§ GOAL OF THE EXERCISE:
Copy all of the entries below word for word, leaving the pictures out of your copy.

──────────────────────────────

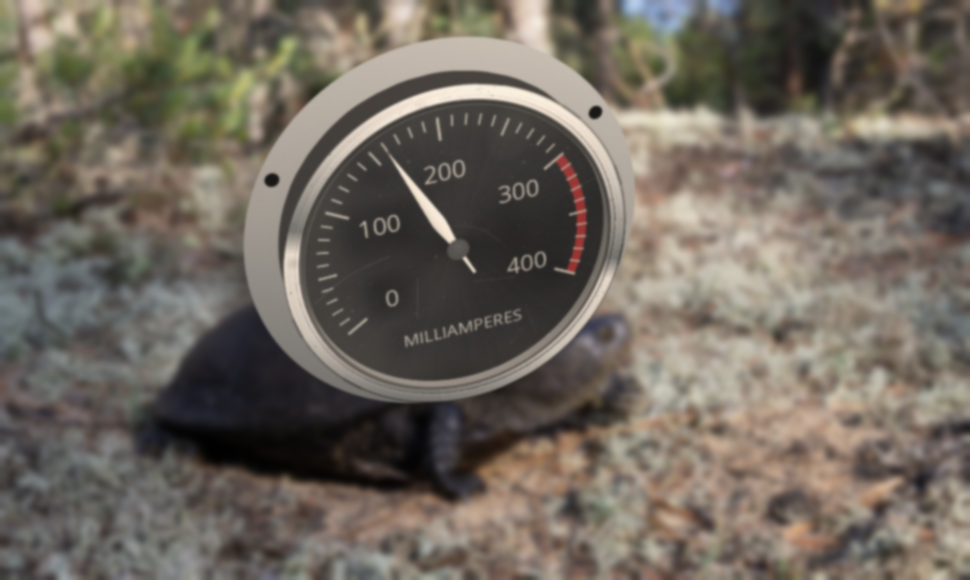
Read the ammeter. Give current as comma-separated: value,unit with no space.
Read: 160,mA
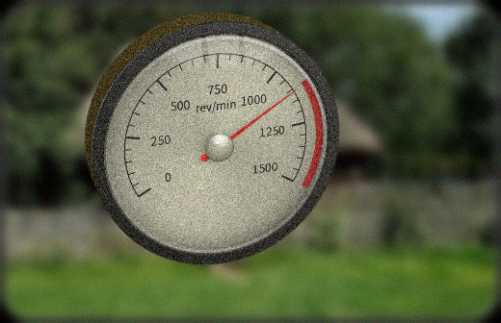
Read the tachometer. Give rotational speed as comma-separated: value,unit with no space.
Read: 1100,rpm
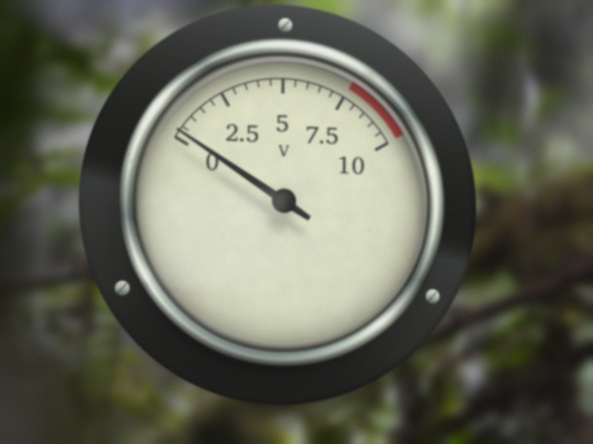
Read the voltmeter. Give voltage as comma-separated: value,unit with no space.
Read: 0.25,V
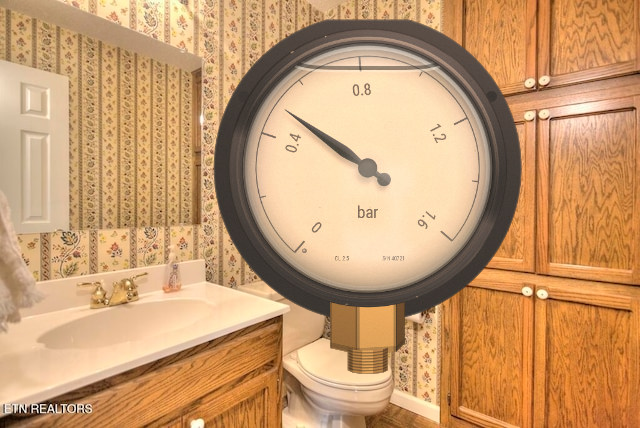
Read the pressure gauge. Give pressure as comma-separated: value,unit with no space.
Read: 0.5,bar
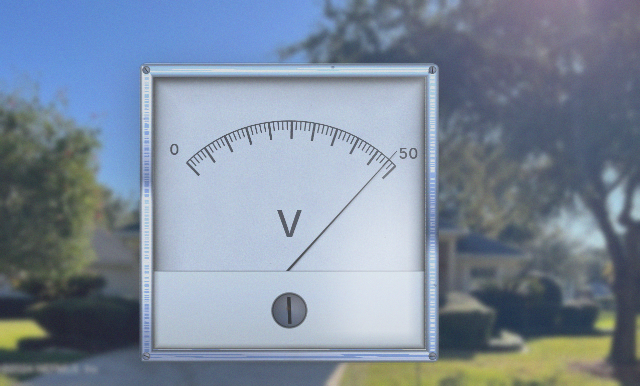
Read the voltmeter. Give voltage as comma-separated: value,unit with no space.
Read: 48,V
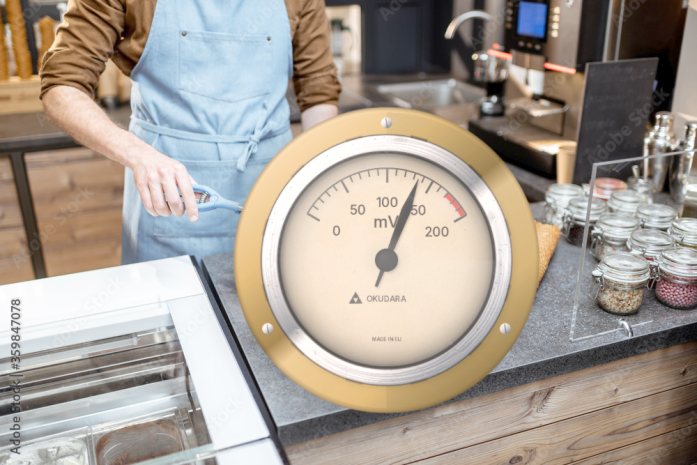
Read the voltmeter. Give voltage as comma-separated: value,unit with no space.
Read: 135,mV
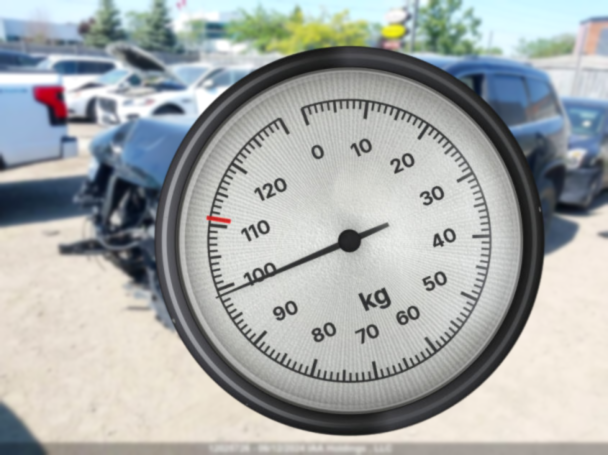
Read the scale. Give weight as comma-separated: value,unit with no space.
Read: 99,kg
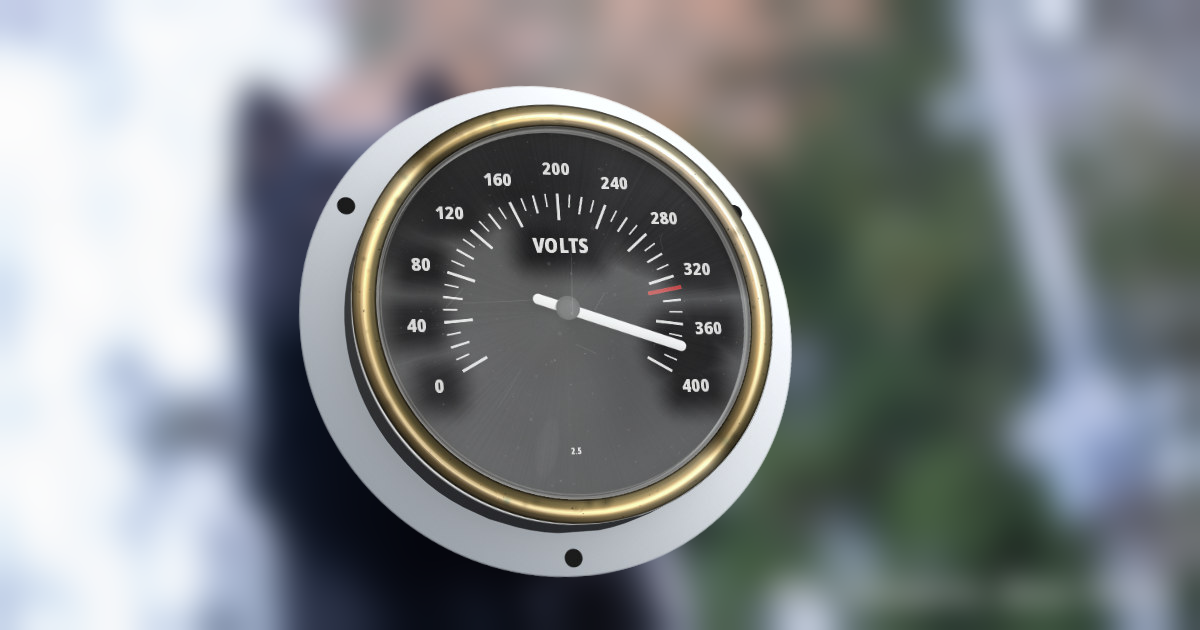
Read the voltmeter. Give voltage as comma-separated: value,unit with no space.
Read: 380,V
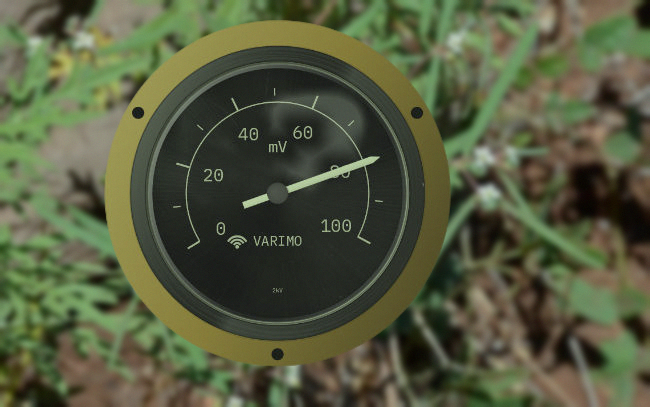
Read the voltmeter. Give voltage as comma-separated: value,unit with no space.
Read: 80,mV
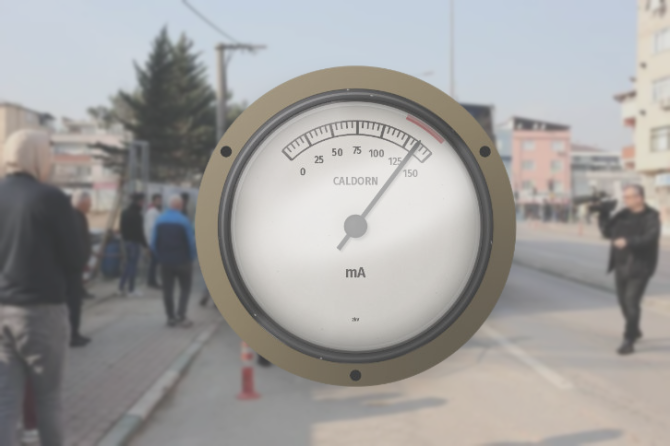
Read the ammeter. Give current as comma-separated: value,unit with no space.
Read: 135,mA
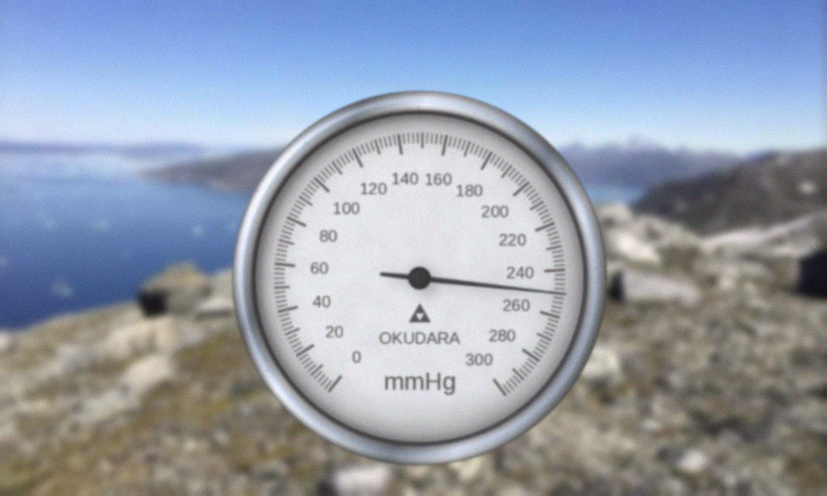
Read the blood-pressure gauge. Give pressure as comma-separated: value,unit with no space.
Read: 250,mmHg
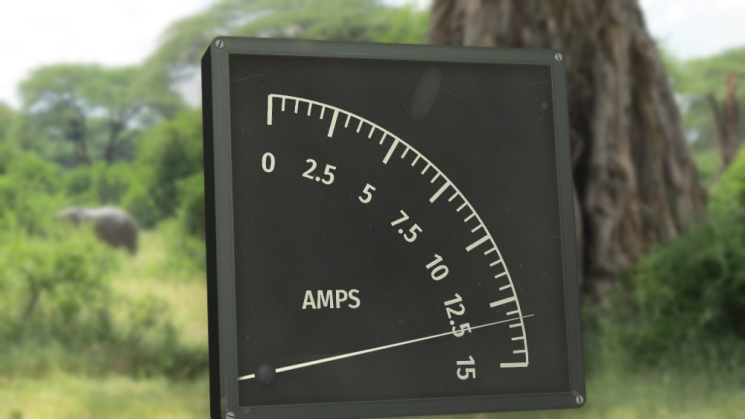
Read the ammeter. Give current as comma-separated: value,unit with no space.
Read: 13.25,A
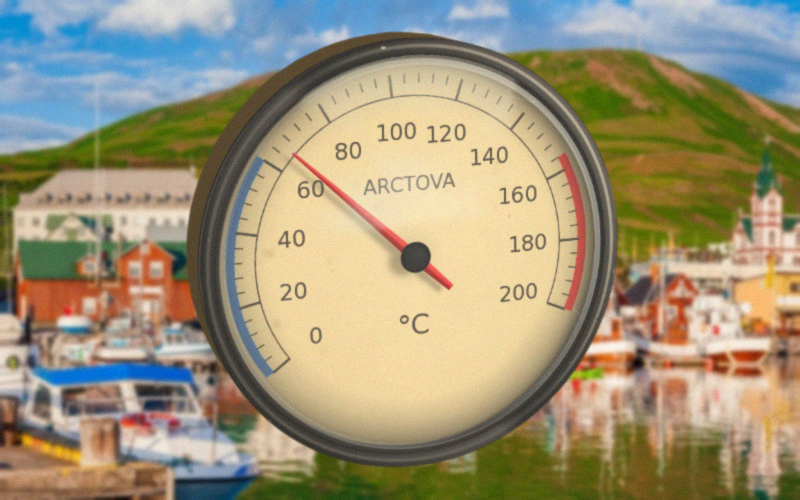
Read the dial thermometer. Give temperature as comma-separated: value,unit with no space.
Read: 66,°C
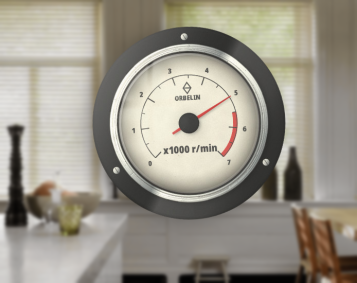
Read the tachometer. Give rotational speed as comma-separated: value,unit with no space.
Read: 5000,rpm
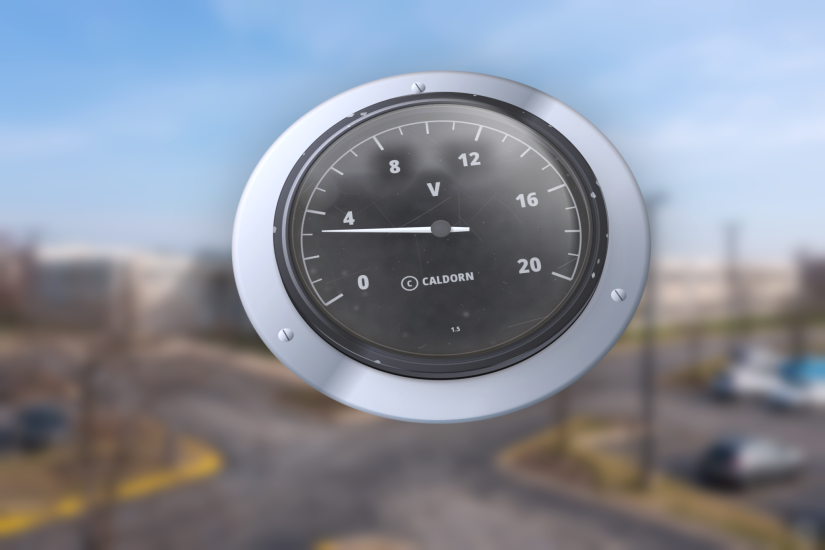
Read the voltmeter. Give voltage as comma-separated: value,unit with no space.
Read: 3,V
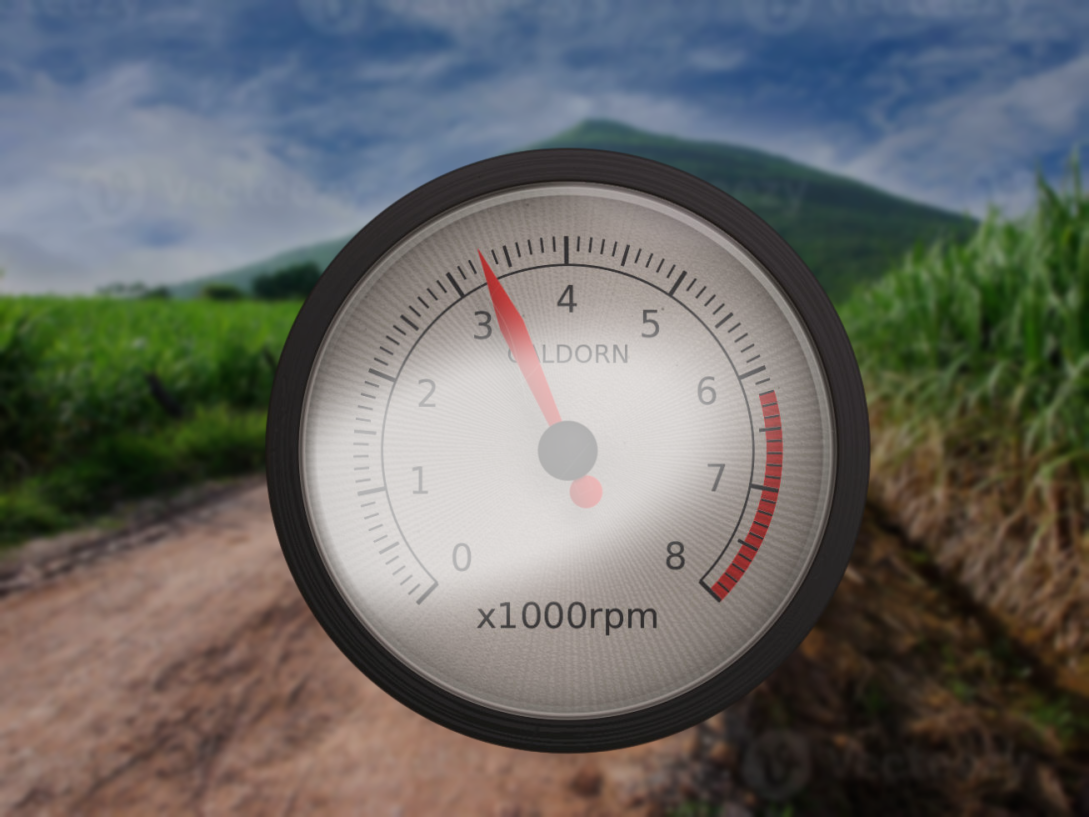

──────────────────────────────

§ TASK RESULT:
Read the ammeter. Give current as comma-separated: value,unit with no space.
Read: 160,mA
Read the tachometer. Give rotational speed as comma-separated: value,unit with no space.
Read: 1100,rpm
Read the voltmeter. Give voltage as comma-separated: value,unit with no space.
Read: 0.25,V
Read the pressure gauge. Give pressure as comma-separated: value,unit with no space.
Read: 0.5,bar
Read the voltmeter. Give voltage as comma-separated: value,unit with no space.
Read: 48,V
Read the voltmeter. Give voltage as comma-separated: value,unit with no space.
Read: 135,mV
Read the scale. Give weight as comma-separated: value,unit with no space.
Read: 99,kg
Read the voltmeter. Give voltage as comma-separated: value,unit with no space.
Read: 380,V
Read the voltmeter. Give voltage as comma-separated: value,unit with no space.
Read: 80,mV
Read the ammeter. Give current as comma-separated: value,unit with no space.
Read: 135,mA
Read the blood-pressure gauge. Give pressure as comma-separated: value,unit with no space.
Read: 250,mmHg
Read the ammeter. Give current as comma-separated: value,unit with no space.
Read: 13.25,A
Read the dial thermometer. Give temperature as comma-separated: value,unit with no space.
Read: 66,°C
Read the tachometer. Give rotational speed as comma-separated: value,unit with no space.
Read: 5000,rpm
Read the voltmeter. Give voltage as comma-separated: value,unit with no space.
Read: 3,V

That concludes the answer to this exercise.